Tahapan Model Dasar Manajemen Strategis
Pengamatan Lingkungan (Environmental Scanning): Menganalisis faktor internal (kekuatan, kelemahan) dan eksternal (peluang, ancaman) untuk memahami posisi organisasi.
Perumusan Strategi (Strategy Formulation):
Menetapkan visi, misi, nilai, dan tujuan jangka panjang.
Mengembangkan strategi utama (grand strategy) dan strategi fungsional.
Implementasi Strategi (Strategy Implementation):
Menerjemahkan strategi menjadi program, anggaran, dan prosedur operasional.
Mengalokasikan sumber daya dan mengorganisasi tindakan.
Evaluasi dan Pengendalian (Evaluation & Control):
Memantau kinerja dan membandingkannya dengan standar yang ditetapkan.

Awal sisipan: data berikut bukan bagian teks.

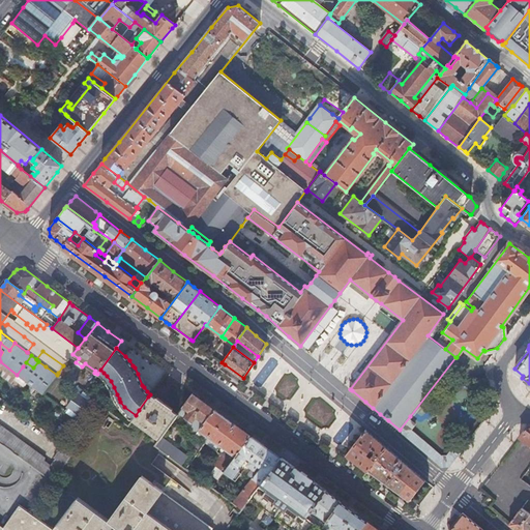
[(0,373),(11,382),(12,380),(22,386),(26,381),(17,375),(0,361),(0,373)]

Menggunakan umpan balik (feedback) untuk melakukan perbaikan dan penyesuaian di tahap-tahap sebelumnya.
Elemen Kunci
Visi & Misi: Arah jangka panjang dan tujuan dasar organisasi.
Analisis SWOT: Alat utama untuk melihat kekuatan, kelemahan, peluang, dan ancaman.
Keunggulan Kompetitif: Kemampuan unik yang sulit ditiru pesaing.
Proses Berkelanjutan: Selalu ada umpan balik untuk perbaikan.
Contoh Model
Model Wheelen & Hunger: Kerangka komprehensif yang mencakup keempat tahapan inti di atas secara terstruktur.
Model Michael Hitt: Menekankan pada komitmen, keputusan, dan tindakan untuk mencapai persaingan strategis.